------ Text section ------

North Korean media does cover international news, but there is a very limited amount of coverage and only information which has been approved by the government is shown. The North Korean media is not interested in reporting on Tibet or the ‘umbrella revolution’ in Hong Kong – any region demanding more autonomy from China is off-limits. But it does report news stories about anti-government demonstrations in South Korea, or demonstrations against human rights violations by the US government.

When it comes to domestic news there is Rodong Sinmun, KCNA, and Chosun Central TV – all relatively well-known, even to the outside world, plus a variety of other news outlets. Newspapers are the mouthpiece of the Korean Workers’ Party.

They are only interested in publishing stories that emphasize the superiority of the regime which means crimes or accidents are never reported. You’ll never see a news article about corruption and you’ll certainly never read about social injustice. Investigative journalism doesn’t exist.

------ Record extracts ------

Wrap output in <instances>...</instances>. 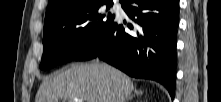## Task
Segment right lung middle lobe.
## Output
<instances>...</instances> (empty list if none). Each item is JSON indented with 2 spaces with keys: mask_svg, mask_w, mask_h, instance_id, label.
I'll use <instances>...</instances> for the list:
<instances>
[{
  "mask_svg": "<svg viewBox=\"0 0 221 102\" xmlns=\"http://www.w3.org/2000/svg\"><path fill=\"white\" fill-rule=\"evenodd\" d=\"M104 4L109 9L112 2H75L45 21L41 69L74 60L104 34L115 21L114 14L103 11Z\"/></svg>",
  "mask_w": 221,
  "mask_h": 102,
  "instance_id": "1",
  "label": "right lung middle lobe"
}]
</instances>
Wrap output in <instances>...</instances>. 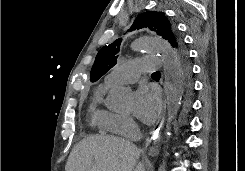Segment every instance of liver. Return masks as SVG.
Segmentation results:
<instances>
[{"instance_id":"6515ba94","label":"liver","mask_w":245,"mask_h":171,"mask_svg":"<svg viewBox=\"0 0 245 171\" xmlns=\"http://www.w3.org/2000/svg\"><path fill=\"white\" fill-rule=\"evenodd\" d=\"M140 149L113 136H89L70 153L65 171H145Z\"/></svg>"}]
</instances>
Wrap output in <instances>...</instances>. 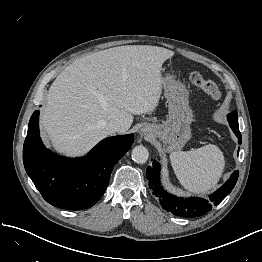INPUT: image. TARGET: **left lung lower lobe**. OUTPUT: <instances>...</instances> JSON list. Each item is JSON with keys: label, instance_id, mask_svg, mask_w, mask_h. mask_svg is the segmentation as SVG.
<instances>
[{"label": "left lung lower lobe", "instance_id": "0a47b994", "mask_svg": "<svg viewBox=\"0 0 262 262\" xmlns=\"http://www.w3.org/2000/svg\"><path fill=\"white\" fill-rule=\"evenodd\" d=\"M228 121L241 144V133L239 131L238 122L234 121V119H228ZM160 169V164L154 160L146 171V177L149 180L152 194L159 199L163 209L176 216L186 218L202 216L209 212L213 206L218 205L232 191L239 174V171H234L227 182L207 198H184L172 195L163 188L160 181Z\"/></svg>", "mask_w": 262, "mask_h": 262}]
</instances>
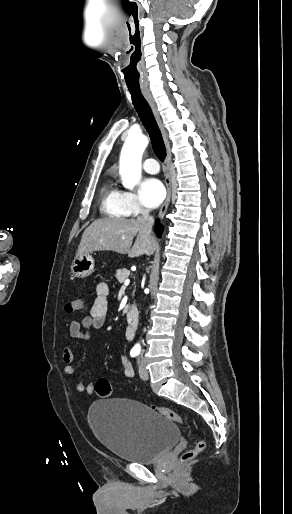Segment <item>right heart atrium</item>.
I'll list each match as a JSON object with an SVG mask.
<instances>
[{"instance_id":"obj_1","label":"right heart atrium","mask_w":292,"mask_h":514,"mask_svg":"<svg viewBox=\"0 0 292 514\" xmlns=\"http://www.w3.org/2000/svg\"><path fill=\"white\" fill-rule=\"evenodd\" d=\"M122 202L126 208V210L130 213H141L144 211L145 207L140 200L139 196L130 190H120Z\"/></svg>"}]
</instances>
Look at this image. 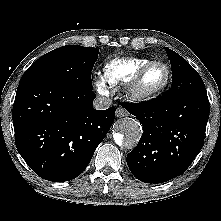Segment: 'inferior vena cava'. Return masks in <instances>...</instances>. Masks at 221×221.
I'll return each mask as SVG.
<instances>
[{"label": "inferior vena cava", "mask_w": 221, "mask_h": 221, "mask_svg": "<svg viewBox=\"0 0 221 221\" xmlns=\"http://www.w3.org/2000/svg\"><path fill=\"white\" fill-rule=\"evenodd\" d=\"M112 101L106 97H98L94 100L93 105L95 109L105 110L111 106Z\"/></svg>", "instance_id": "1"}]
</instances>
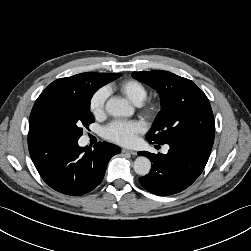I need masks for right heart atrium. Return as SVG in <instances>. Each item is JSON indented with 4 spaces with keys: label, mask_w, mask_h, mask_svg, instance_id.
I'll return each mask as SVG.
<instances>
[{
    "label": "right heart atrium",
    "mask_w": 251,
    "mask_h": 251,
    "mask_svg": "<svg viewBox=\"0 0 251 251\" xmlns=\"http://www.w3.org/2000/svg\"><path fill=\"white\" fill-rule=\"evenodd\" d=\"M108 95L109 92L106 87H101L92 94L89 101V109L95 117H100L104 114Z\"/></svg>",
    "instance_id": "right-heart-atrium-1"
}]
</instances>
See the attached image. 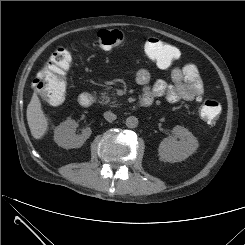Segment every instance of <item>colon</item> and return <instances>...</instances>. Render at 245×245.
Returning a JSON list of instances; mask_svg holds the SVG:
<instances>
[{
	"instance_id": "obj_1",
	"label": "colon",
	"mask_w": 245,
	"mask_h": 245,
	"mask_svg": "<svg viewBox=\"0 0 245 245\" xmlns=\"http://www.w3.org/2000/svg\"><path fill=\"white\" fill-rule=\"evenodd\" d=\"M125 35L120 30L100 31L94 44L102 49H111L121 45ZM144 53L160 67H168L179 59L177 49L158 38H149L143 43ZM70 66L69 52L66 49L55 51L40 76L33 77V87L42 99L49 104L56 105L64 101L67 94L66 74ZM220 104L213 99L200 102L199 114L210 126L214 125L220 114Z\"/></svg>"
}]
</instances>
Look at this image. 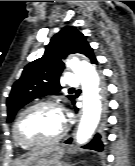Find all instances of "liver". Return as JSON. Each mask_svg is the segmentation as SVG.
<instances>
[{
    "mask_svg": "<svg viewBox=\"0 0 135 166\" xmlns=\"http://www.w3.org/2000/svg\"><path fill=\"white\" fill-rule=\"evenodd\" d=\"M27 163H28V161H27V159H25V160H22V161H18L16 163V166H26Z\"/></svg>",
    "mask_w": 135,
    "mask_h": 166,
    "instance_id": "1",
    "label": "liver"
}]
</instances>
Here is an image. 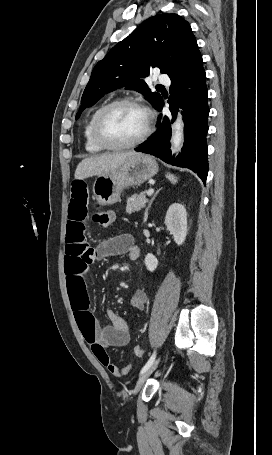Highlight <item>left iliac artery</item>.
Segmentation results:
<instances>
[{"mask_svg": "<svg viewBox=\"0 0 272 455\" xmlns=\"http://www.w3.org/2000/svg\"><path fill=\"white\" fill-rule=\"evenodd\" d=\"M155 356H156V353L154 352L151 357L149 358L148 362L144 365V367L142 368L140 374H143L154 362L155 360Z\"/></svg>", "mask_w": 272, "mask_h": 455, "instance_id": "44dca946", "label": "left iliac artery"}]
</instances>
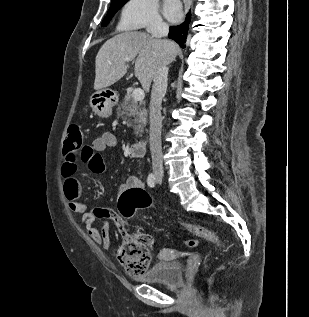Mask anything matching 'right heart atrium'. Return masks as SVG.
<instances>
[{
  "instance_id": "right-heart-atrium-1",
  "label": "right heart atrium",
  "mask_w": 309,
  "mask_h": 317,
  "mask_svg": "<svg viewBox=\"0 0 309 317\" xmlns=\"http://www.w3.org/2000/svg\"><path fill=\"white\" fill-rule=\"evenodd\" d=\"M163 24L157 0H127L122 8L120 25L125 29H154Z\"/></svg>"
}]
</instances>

------
------ Record extracts ------

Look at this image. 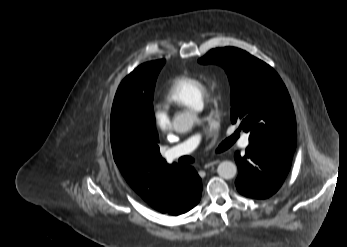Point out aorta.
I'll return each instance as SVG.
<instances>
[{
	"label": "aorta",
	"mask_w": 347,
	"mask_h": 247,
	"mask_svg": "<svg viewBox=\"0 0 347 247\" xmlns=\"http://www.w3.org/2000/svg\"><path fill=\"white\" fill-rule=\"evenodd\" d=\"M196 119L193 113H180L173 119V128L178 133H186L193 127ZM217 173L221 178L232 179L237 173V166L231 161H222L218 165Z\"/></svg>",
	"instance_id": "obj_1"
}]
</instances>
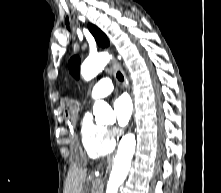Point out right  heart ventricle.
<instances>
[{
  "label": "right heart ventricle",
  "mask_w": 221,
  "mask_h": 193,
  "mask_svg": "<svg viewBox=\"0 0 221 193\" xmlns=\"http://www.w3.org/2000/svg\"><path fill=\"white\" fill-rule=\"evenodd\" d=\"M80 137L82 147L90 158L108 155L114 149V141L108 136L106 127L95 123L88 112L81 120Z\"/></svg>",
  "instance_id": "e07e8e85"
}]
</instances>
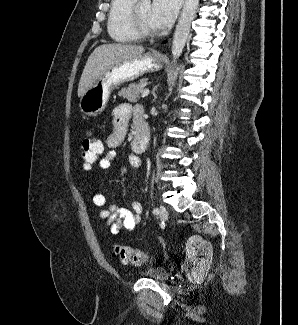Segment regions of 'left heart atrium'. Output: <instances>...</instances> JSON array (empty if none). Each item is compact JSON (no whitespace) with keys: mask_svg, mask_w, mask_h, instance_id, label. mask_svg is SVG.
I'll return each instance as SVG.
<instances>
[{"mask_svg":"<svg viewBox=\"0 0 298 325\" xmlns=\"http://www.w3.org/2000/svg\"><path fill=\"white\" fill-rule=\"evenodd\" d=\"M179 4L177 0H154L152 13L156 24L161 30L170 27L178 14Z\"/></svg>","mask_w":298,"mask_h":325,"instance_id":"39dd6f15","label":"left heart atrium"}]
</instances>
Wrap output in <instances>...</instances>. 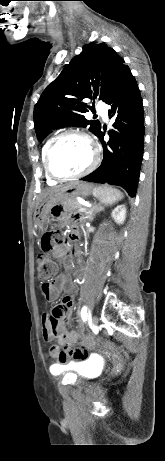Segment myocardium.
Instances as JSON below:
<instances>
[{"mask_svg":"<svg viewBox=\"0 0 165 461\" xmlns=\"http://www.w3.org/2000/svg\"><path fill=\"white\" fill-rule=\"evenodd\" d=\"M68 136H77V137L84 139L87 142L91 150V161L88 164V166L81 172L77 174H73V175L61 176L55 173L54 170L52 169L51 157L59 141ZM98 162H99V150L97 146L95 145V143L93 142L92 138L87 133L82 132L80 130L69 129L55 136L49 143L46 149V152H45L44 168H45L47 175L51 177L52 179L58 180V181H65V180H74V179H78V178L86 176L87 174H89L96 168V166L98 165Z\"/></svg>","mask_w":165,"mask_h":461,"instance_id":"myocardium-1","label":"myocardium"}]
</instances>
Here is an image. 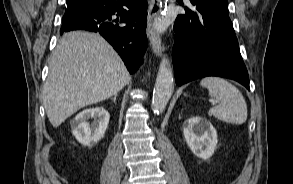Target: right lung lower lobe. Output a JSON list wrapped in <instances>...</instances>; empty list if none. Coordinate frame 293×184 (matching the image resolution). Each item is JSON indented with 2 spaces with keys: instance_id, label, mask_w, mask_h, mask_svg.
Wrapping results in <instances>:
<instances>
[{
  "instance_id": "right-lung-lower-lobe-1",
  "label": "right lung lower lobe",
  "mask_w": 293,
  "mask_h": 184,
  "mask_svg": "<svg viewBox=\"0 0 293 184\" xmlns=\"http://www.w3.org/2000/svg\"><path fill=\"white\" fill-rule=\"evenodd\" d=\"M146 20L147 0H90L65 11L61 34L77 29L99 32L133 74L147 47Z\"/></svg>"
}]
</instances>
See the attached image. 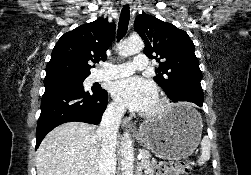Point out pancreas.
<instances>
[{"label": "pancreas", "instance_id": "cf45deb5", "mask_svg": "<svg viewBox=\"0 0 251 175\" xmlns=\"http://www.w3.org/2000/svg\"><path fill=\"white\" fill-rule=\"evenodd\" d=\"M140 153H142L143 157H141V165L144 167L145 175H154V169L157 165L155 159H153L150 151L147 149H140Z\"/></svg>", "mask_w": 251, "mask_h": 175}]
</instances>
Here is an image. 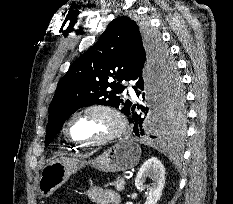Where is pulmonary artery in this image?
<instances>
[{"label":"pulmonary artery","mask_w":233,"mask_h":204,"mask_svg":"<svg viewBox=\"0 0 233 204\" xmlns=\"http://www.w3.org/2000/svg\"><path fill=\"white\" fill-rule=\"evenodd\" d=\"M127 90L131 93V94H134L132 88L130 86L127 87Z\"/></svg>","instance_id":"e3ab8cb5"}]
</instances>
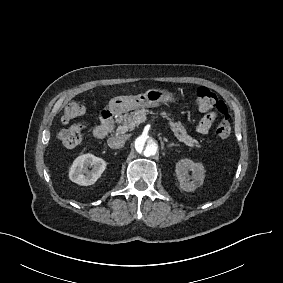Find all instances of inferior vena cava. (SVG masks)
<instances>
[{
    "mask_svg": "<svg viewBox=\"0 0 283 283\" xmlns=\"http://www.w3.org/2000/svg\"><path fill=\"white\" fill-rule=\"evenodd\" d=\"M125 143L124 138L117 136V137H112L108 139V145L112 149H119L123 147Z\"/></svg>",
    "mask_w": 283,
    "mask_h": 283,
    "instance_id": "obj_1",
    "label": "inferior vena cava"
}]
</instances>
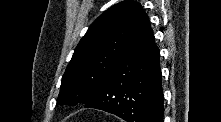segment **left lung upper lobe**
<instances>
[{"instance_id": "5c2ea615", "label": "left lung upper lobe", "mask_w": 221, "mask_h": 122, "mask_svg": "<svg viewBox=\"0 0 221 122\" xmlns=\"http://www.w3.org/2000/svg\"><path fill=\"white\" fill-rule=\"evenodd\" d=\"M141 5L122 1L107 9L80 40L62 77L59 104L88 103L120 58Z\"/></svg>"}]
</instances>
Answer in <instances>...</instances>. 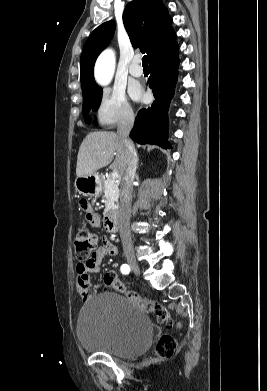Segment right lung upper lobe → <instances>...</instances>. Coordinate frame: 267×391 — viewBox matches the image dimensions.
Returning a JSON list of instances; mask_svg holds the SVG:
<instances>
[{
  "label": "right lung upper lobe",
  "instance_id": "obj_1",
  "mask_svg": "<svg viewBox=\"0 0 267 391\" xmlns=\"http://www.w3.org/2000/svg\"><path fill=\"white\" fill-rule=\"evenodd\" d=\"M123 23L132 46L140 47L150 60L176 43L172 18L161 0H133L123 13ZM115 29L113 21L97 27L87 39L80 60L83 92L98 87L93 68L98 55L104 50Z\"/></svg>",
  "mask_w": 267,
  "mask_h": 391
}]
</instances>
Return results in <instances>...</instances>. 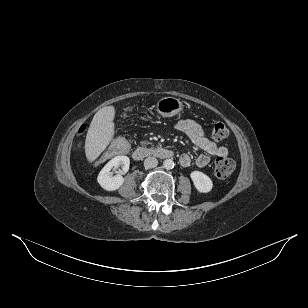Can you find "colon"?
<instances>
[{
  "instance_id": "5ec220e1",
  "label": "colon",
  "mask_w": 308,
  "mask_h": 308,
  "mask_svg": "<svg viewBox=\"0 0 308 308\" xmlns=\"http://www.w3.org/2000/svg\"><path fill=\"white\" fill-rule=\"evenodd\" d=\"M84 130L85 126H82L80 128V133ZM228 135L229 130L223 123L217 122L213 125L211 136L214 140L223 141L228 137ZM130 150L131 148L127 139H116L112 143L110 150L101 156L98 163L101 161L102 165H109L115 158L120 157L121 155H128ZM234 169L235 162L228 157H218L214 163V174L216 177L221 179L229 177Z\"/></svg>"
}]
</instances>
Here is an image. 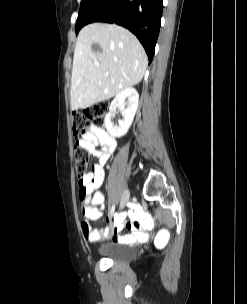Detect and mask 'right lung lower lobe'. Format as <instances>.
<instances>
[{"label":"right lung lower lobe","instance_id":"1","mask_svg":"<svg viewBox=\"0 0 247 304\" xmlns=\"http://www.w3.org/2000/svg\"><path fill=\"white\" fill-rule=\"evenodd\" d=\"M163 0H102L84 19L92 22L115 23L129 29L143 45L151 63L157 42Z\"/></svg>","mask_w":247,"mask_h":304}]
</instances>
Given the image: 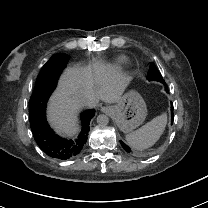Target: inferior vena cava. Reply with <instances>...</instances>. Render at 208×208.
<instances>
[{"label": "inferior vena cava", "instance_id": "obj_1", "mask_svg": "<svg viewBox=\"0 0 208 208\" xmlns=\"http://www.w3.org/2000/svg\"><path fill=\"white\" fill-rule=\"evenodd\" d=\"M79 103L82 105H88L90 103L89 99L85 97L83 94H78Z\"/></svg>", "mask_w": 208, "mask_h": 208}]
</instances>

------
------ Record extracts ------

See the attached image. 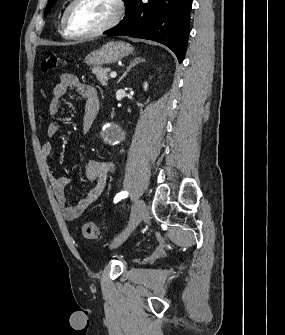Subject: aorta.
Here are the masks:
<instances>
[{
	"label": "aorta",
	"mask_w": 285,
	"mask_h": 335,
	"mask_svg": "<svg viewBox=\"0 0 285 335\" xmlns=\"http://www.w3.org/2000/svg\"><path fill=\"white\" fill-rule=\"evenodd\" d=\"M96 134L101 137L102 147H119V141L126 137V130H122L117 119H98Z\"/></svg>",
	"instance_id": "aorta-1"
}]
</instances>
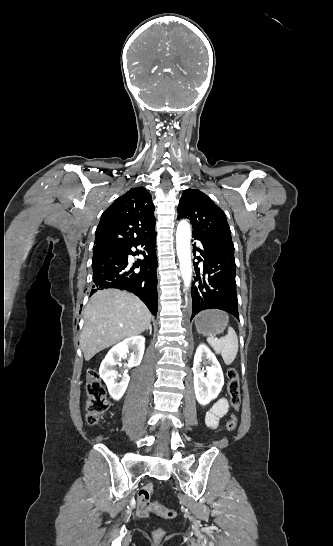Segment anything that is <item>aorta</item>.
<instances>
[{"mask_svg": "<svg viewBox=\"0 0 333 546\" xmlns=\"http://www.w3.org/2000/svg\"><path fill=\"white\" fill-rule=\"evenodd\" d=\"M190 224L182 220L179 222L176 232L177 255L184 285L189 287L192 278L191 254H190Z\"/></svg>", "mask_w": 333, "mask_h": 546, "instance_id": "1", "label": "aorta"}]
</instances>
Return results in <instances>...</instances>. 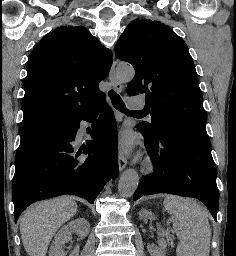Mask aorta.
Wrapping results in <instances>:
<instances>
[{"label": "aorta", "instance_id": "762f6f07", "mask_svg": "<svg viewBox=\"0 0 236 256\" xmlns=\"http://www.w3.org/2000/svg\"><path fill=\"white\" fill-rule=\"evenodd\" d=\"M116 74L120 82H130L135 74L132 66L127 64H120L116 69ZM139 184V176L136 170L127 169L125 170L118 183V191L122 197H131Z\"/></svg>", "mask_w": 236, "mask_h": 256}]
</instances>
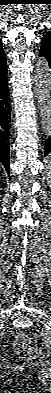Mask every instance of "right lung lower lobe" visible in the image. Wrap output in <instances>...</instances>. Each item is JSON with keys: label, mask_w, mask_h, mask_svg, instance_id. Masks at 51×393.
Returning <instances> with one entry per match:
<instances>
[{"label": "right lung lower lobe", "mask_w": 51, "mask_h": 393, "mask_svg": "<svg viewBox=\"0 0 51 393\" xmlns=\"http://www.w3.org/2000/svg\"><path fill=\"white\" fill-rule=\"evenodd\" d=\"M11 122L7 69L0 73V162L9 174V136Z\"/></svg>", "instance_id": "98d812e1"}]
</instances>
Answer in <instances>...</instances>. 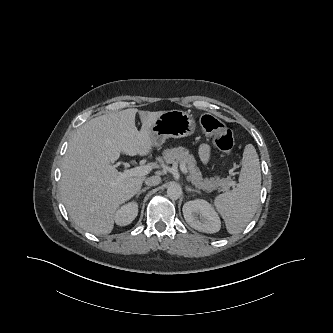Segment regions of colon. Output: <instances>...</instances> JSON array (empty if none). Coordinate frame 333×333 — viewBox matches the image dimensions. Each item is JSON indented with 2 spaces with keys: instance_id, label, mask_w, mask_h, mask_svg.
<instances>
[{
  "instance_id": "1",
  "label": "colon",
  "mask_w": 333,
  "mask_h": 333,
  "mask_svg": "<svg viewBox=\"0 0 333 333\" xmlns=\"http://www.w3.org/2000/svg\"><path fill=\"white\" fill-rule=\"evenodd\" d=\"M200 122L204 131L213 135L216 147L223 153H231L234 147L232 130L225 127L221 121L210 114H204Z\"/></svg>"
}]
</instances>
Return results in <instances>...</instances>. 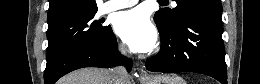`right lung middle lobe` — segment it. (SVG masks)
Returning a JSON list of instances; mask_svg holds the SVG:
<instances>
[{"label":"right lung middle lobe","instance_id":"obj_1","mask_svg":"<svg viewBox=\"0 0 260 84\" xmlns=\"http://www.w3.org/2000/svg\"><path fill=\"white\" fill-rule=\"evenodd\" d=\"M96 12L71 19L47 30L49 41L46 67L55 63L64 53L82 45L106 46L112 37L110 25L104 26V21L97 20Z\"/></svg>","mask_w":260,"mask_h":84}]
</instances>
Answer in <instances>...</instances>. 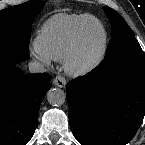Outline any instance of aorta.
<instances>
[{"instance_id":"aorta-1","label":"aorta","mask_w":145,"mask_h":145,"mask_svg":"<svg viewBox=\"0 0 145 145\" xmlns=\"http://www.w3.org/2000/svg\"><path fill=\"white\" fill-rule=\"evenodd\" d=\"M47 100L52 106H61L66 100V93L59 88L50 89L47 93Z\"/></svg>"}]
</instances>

------

Exercise description >>
Carry the passage on North Korean media forward from its final sentence. Nothing in the listing is needed here.

Output for this exercise >>
Rodong Sinmun, regarded as the most influential newspaper, is at the forefront of “the battle of ideologies and politics” led by the government. The main business of disseminating news has been taken up by KCNA. It has access to most domestic and international information and is fast in reporting breaking news such as the arrival of VIPs.

In North Korea, there are two TV stations: Central Chosun TV and Mansudae TV. Chosun Central TV broadcasts news, but also soap operas, comedy shows, cooking shows, fashion programmes (complete with tips for viewers) and the weather. Mansudae TVis the cultural station.

There are also two radio stations: KCNA and Radio Pyongyang. Few people own TVs so radio is the main source of information.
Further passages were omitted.